Thank you, Mr. Bureaucrat, for allowing me my driver’s license. You gave me this privilege, expecting so little in return. Why, after months of training and instruction, I can have my probationary driver’s license for only a small charge. Moreover, the work you do is impeccable. At the DMV your workers make sure to take their time, so as to avoid careless error, and yet they still process a maddening 17 people per hour. Truly, how do you do it? Some people think that this is not fast enough, or that the requirements are too strict, but they do not understand that it is to ensure their own safety. Why, god only knows what would happen if good students only received 6 months of practice alongside their driver’s ed program. Not only that, but they do not realize that if an accident were to occur, it could not possibly be the driver’s fault, but the fault of all new drivers. Everyone knows that learning from your mistakes is vital, yet so few realize that learning from others’ mistakes is just as important. When one young driver gets in an accident, clearly, it is time to once again raise the required practice time, rather than improve the instruction given, to ensure that such a tragedy will never happen again.

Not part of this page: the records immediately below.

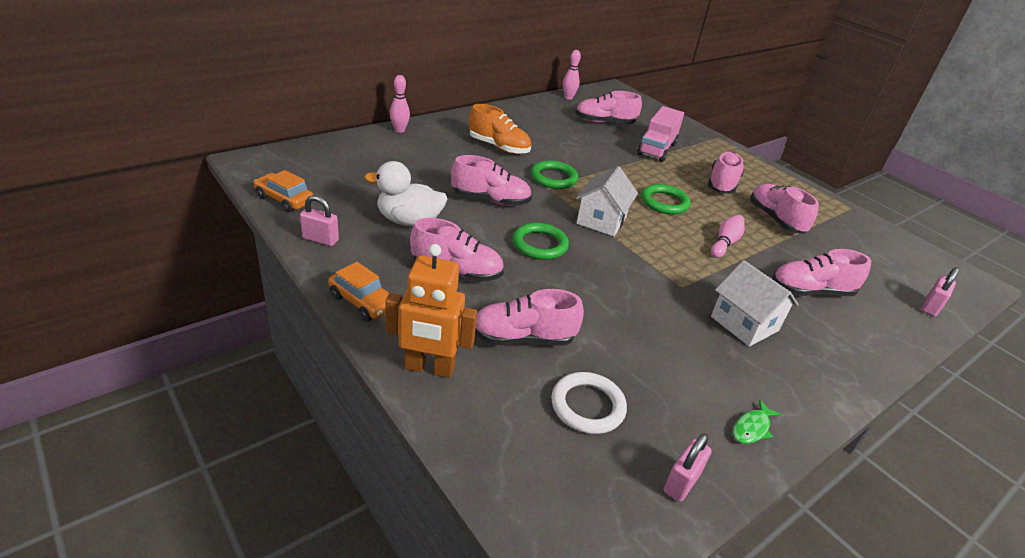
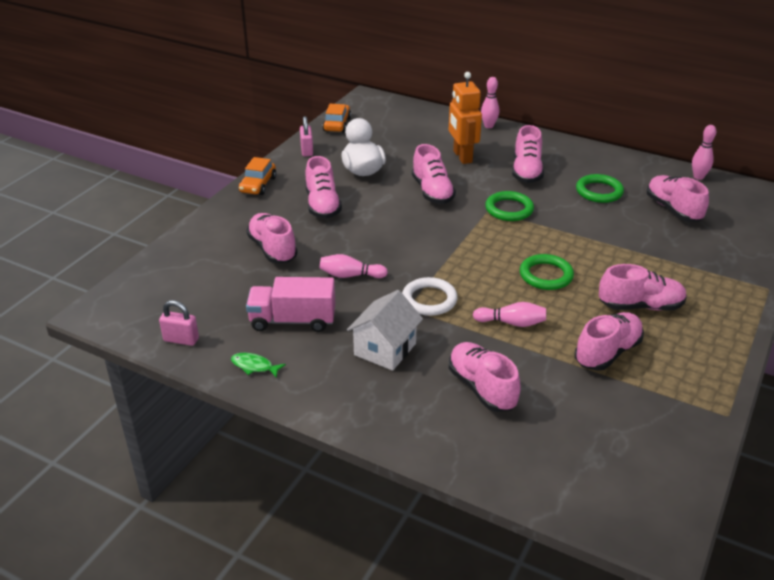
camera: 70 degrees right, 0 degrees up
(429, 368) = (217, 224): orange robot -> orange robot (462, 157)
(499, 147) = (526, 171): orange shoe -> pink shoe
(540, 244) = (393, 228): green ring -> green ring (599, 191)
(587, 406) = (225, 289): white ring -> white ring (429, 300)
(601, 220) = (466, 248): white house -> none
(610, 301) = (350, 275): none -> pink bowling pin
(656, 149) = (660, 251): pink truck -> pink truck (293, 320)
(930, 307) = (547, 486): pink padlock -> none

Thank you, Mr. Bureaucrat, for making sure that my school is a safe, yet fun, educational environment of the highest quality. After all, standardized testing is the only way to determine what funding a school deserves. I mean, we all know that intelligence couldn’t possibly be reflected in ways beyond coloring circles. It’s ingenious, really. You are always coming up with new solutions to new problems. I mean, who other than you would have thought to force schools into turning over students’ private information to the army? With inexplicably low support for our current war, it is important that the army knows which high school students are most vulnerable to recruiters. You’ve managed not to touch the constitution too, Mr. Bureaucrat, since after all, schools aren’t “required” to turn over private student information. If they are willing to pay their expenses without government funding, they should always be more than welcome to decline your offer. And thank you, Mrs. Bureaucrat, for making sure that my educational experience is fun, but not too fun. After all, you’ve given us spirit days to dress up on. Who needs the distraction of an age-old national holiday when you have school sponsored fun? People need to understand that when dressing up is part of an established holiday, it is clearly in violation of every last moral fiber, and an insurmountable distraction. However, once approved by people of a neutral, uninvolved party, week long dress up events could never be misconstrued as a distraction.
Truly, and from the bottom of my heart, thank you Mr. Bureaucrat, for making America what it’s become. Should you continue your red-taping, holiday-swapping, privacy-infringing, time-consuming overregulation, mayhaps someday we will finally see a world without frivolous emotions. By converting each iota of humanity in our society, you have managed to make the world a better place. But Mr. Bureaucrat, what happens then?